The subject was the challenge Connecticut and many states face in addressing grossly underfunded pension plans for state employees. Gov. Malloy referenced some of the tough political choices he has made to improve the pension outlook in Connecticut. Then, without using the name, he referenced Christie. He proceeded to tie him to a former Connecticut governor, Republican John G. Rowland, who coincidentally was driven from office in scandal and spent a year in the federal pen, before landing a radio show.
"My good friend, the governor of New Jersey, who went to the legislature, got changes enacted by legislation, but under that legislation did what John Rowland did in our state by agreement with the unions. (Christie) got an agreement to not fully fund the pension obligation for eight years (actually seven)," said Malloy, who appears to have been paying attention to New Jersey's pension policies. "When they start to fully fund their pension obligation the unfunded portion … will be larger than on the day he signed the legislation."

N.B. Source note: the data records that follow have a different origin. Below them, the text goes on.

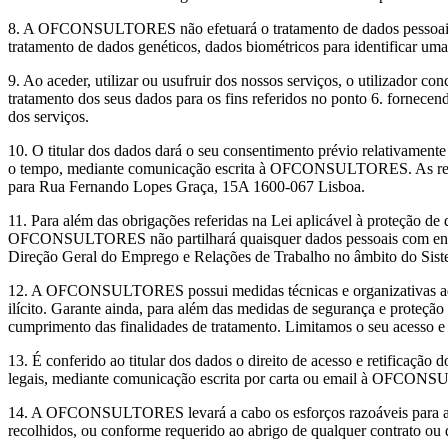
8. A OFCONSULTORES não efetuará o tratamento de dados pessoais que r
tratamento de dados genéticos, dados biométricos para identificar uma 
9. Ao aceder, utilizar ou usufruir dos nossos serviços, o utilizado
tratamento dos seus dados para os fins referidos no ponto 6. fornecend
dos serviços.
10. O titular dos dados dará o seu consentimento prévio relativament
o tempo, mediante comunicação escrita à OFCONSULTORES. As refe
para Rua Fernando Lopes Graça, 15A 1600-067 Lisboa.
11. Para além das obrigações referidas na Lei aplicável à proteção de
OFCONSULTORES não partilhará quaisquer dados pessoais com entida
Direção Geral do Emprego e Relações de Trabalho no âmbito do 
12. A OFCONSULTORES possui medidas técnicas e organizativas adequ
ilícito. Garante ainda, para além das medidas de segurança e proteção
cumprimento das finalidades de tratamento. Limitamos o seu acesso 
13. É conferido ao titular dos dados o direito de acesso e retificaçã
legais, mediante comunicação escrita por carta ou email à OFCO
14. A OFCONSULTORES levará a cabo os esforços razoáveis para asseg
recolhidos, ou conforme requerido ao abrigo de qualquer contrato ou 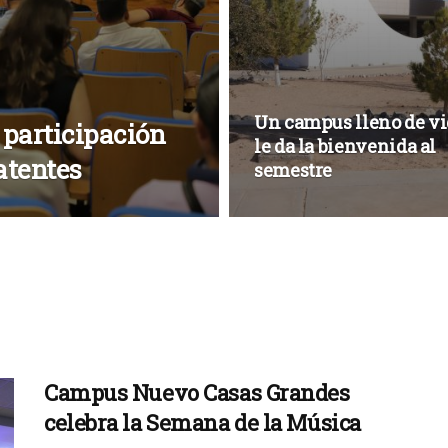
Un campus lleno de v
 participación
le da la bienvenida al
atentes
semestre
Campus Nuevo Casas Grandes
celebra la Semana de la Música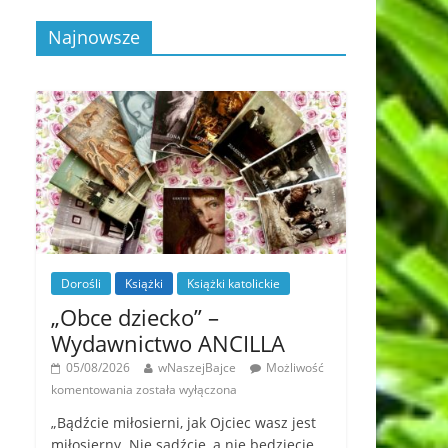
Najnowsze
Dorośli
Książki
Książki katolickie
„Obce dziecko” –
Wydawnictwo ANCILLA
05/08/2026
wNaszejBajce
Możliwość
komentowania
została wyłączona
„Bądźcie miłosierni, jak Ojciec wasz jest
miłosierny. Nie sądźcie, a nie będziecie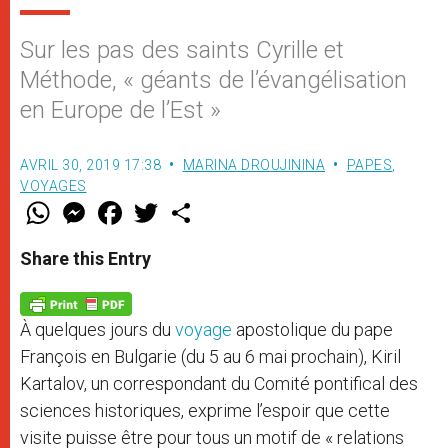
Sur les pas des saints Cyrille et
Méthode, « géants de l’évangélisation
en Europe de l’Est »
AVRIL 30, 2019 17:38
MARINA DROUJININA
PAPES
,
VOYAGES
W
M
F
T
S
h
e
a
w
h
a
s
c
i
a
t
s
e
t
r
Share this Entry
s
e
b
t
e
A
n
o
e
p
g
o
r
p
e
k
À quelques jours du
voyage
apostolique du pape
r
François en Bulgarie (du 5 au 6 mai prochain), Kiril
Kartalov, un correspondant du Comité pontifical des
sciences historiques, exprime l’espoir que cette
visite puisse être pour tous un motif de « relations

There are many other states and governors doing a lousy job funding state pensions, so why point to Christie? I suspect Malloy considers Christie to be overrated, his much heralded ability to hold the line on taxes a bit of a flimflam, built on cutting municipal aid and kicking pension obligations down the road.
It has to annoy Malloy, a Democrat, that it is working very well for Christie, his latest Quinnipiac University poll number an unheard of sky-high 74 percent in New Jersey, a traditionally Democratic state. This month Malloy achieved his highest approval rating since taking office in January 2011, a modest 48 percent.

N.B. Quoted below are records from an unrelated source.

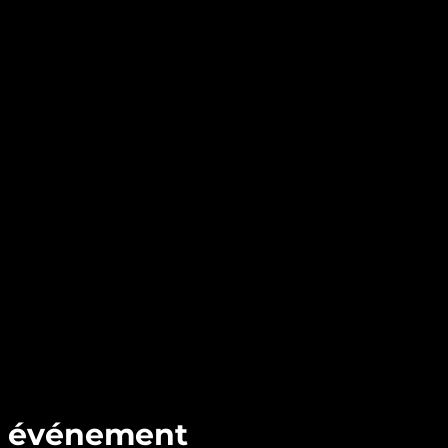
t événement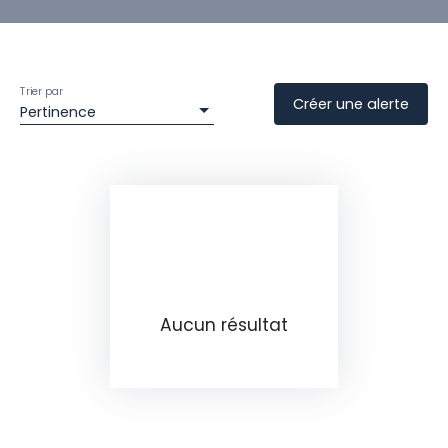
Trier par
Créer une alerte
Pertinence
Aucun résultat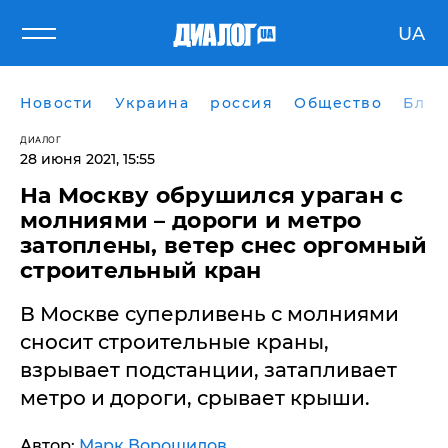
UA
Новости
Украина
россия
Общество
Блог
ДИАЛОГ
28 июня 2021, 15:55
На Москву обрушился ураган с
молниями – дороги и метро
затоплены, ветер снес оргомный
строительный кран
В Москве суперливень с молниями
сносит строительные краны,
взрывает подстанции, затапливает
метро и дороги, срывает крыши.
Автор:
Марк Ворошилов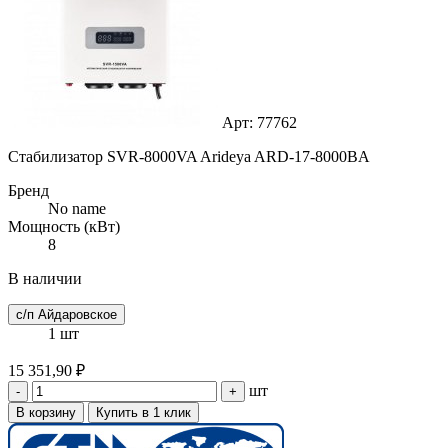
Арт: 77762
Cтабилизатор SVR-8000VA Arideya ARD-17-8000BA
Бренд
No name
Мощность (кВт)
8
В наличии
с/п Айдаровское
1 шт
15 351,90 ₽
шт
-
+
В корзину
Купить в 1 клик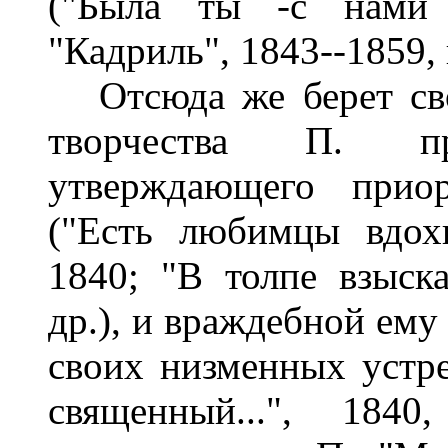
("Была ты -с нами н
"Кадриль", 1843--1859, 
Отсюда же берет сво
творчества П. про
утверждающего приор
("Есть любимцы вдохн
1840; "В толпе взыска
др.), и враждебной ему
своих низменных устре
священный...", 18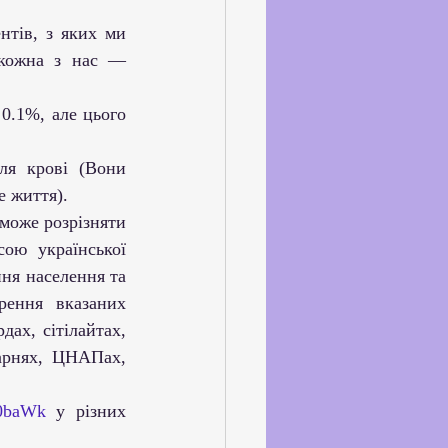
нтів, з яких ми 
 кожна з нас — 
.1%, але цього 
я крові (Вони 
е життя). 
може розрізняти 
ою української 
ня населення та 
ення вказаних 
х, сітілайтах, 
арнях, ЦНАПах, 
3g0baWk
 у різних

But on the pension matter, Malloy has a point.
When Christie pushed through pension changes that required public workers for the first time to contribute toward their retirement, and raised the retirement age from 62 to 65, the national media saluted the ability of a tough Republican governor to rein in out-of-control government unions.
Left out of that narrative was Christie's decision not to put any state money towards pensions in his first year in office, which makes it much easier to balance the budget, but causes long-term fiscal problems. And the 2011 law that required workers to kick in, and retire later, also allowed the state to wait another seven years to contribute the amount necessary to properly fund the pension plan, building to that total in increments.
For example, this fiscal year New Jersey will contribute about $1 billion to its pensions, when the actuaries call for $3.74 billion. Christie concedes that approach moves finances in the wrong direction. "The unfunded liabilities will continue to increase somewhat," Christie told the New Jersey press. But, he noted, his state is at least going in the wrong direction slower. "We're falling behind by a heck of a lot less than we were in the years before I got here," he said. A self-administered slap on the back for that achievement seems hardly Christie like.
Under the deal Malloy's administration reached with Connecticut labor unions, his state employees will also begin contributing to their retirements starting July 1. And penalties for early retirement will encourage state employees, many who in the past have left in their late 50s, to work longer. By 2022 the mandatory retirement age will be 63 or 65, depending on date of hire. The Malloy administration estimates savings from the concessions at $21 billion over 20 years.
But unlike New Jersey, Connecticut's governor, in order to start catching up, is pursuing a policy to contribute amounts larger than the spending necessary to tread water - $468 million extra next fiscal year, $180 million the following year, according to the governor's budget proposal. The administration estimates saving another $5.8 billion in financing by paying more up front. The plan also addresses perhaps the most serious threat to adequately funding the pension plan. In 2029 and 2030 the state faced balloon payments totalling $7.8 billion. Given the state spends $20 billion on the entire budget, making those payments would have been impossible. How did that happen? To save money short term, Rowland inflated those balloons in a deal he made with the labor unions, thus Malloy's comparison with Christie's approach.
Unfortunately for Malloy he inheritid a pension plan in far worse shape than did his New Jersey counterpart. Connecticut's pension plan has a funded ratio of 42.3 percent, when 80 percent is recommended, a goal Malloy wants to reach in 2025. New Jersey, with $77 billion in assets, has a funded ratio of 64.6 percent.
I emailed Christie's press office for comment on Malloy's criticisms. I received no response. I suspect Christie is not terribly preoccupied with how Malloy is doing or what he is saying.
Paul Choiniere is editorial page editor.